The problem: Update the naming lines for all the material below by changing "phylum" to "division" and keeping everything else the same. Leave the pictures out of your answer.

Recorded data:
-- Begin --

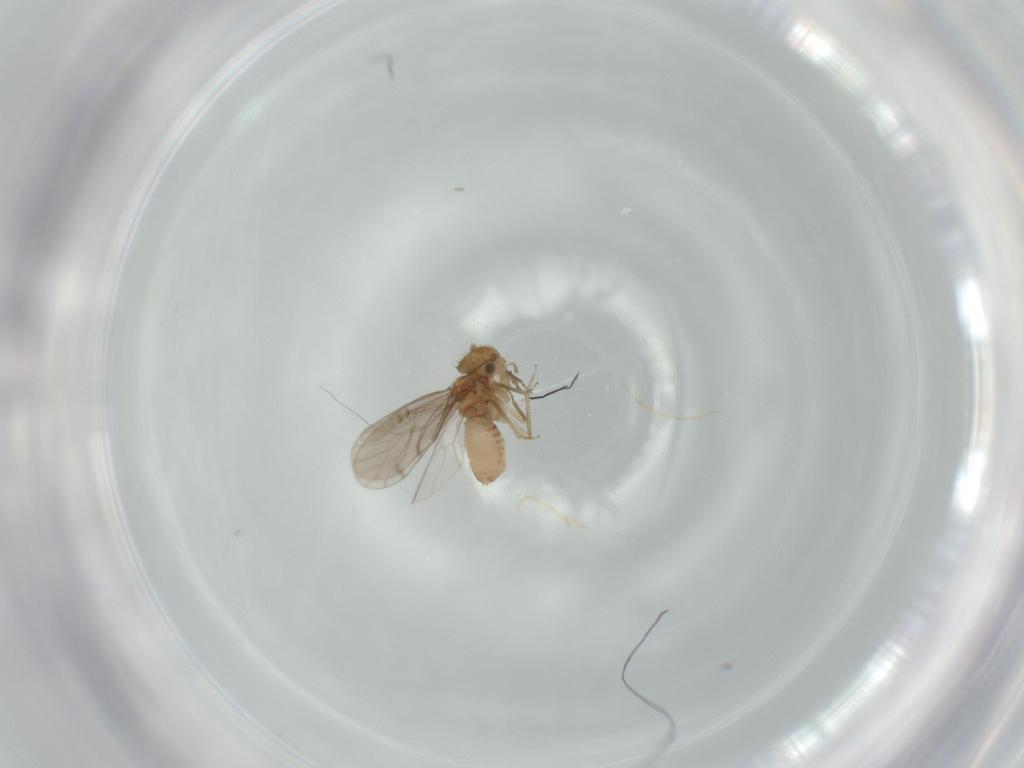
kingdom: Animalia
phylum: Arthropoda
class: Insecta
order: Psocodea
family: Ectopsocidae
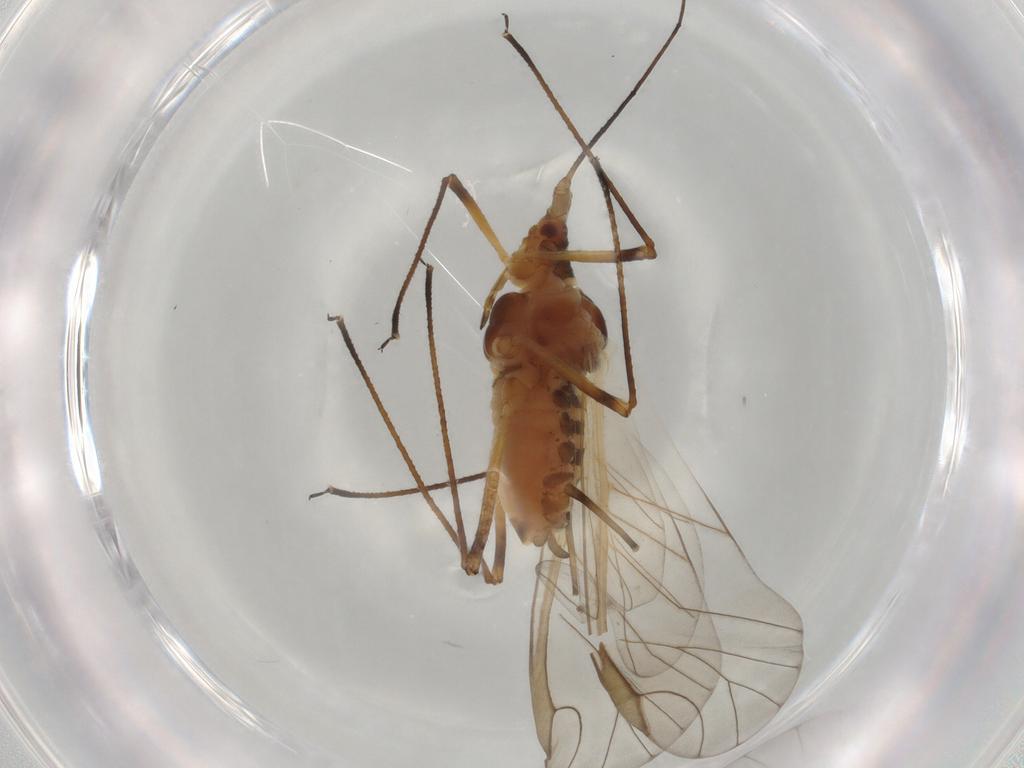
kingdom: Animalia
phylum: Arthropoda
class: Insecta
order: Hemiptera
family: Aphididae
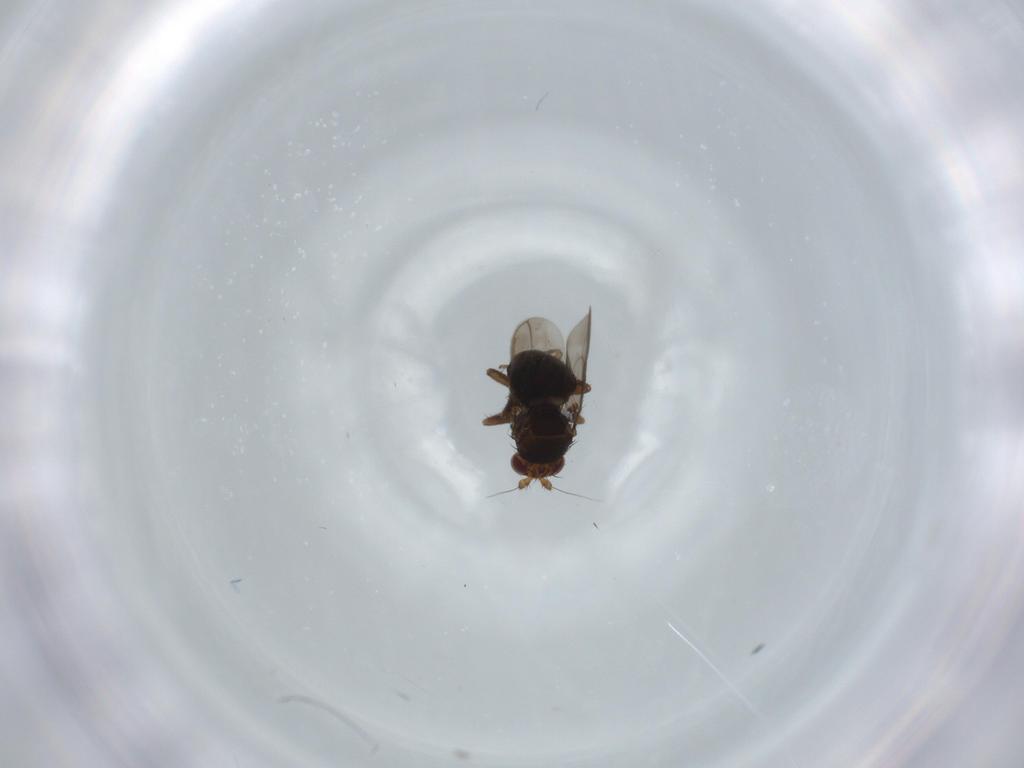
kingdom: Animalia
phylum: Arthropoda
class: Insecta
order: Diptera
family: Sphaeroceridae
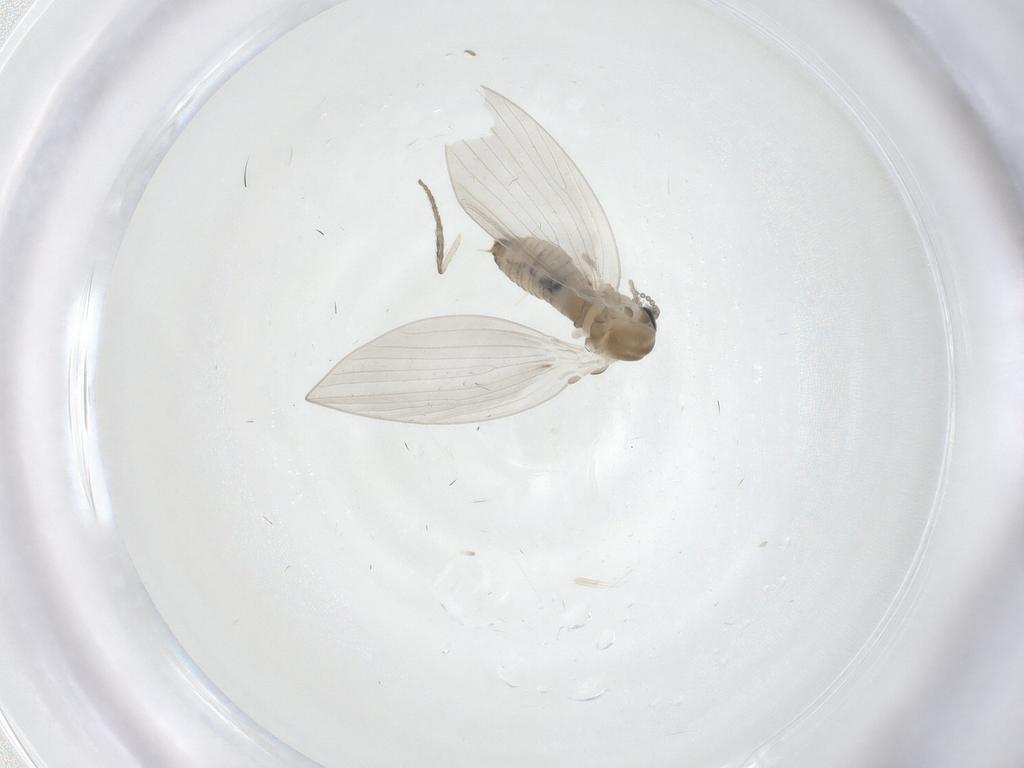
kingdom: Animalia
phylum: Arthropoda
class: Insecta
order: Diptera
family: Psychodidae
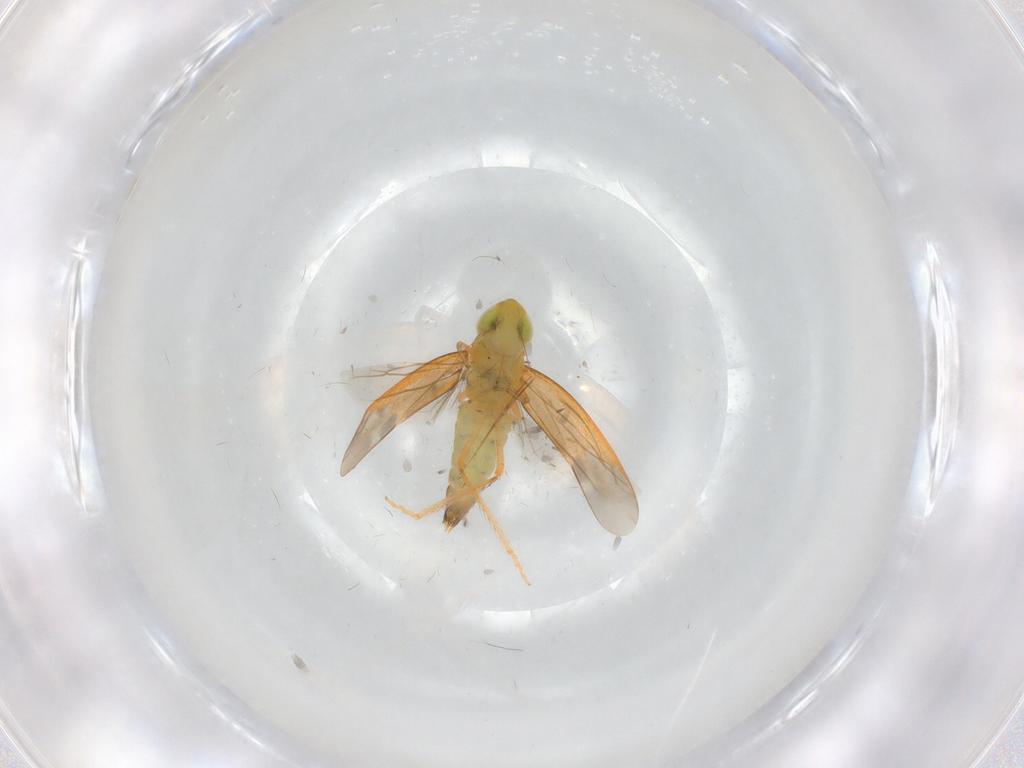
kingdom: Animalia
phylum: Arthropoda
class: Insecta
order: Hemiptera
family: Cicadellidae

-- End --

Task response:
kingdom: Animalia
division: Arthropoda
class: Insecta
order: Psocodea
family: Ectopsocidae
kingdom: Animalia
division: Arthropoda
class: Insecta
order: Hemiptera
family: Aphididae
kingdom: Animalia
division: Arthropoda
class: Insecta
order: Diptera
family: Sphaeroceridae
kingdom: Animalia
division: Arthropoda
class: Insecta
order: Diptera
family: Psychodidae
kingdom: Animalia
division: Arthropoda
class: Insecta
order: Hemiptera
family: Cicadellidae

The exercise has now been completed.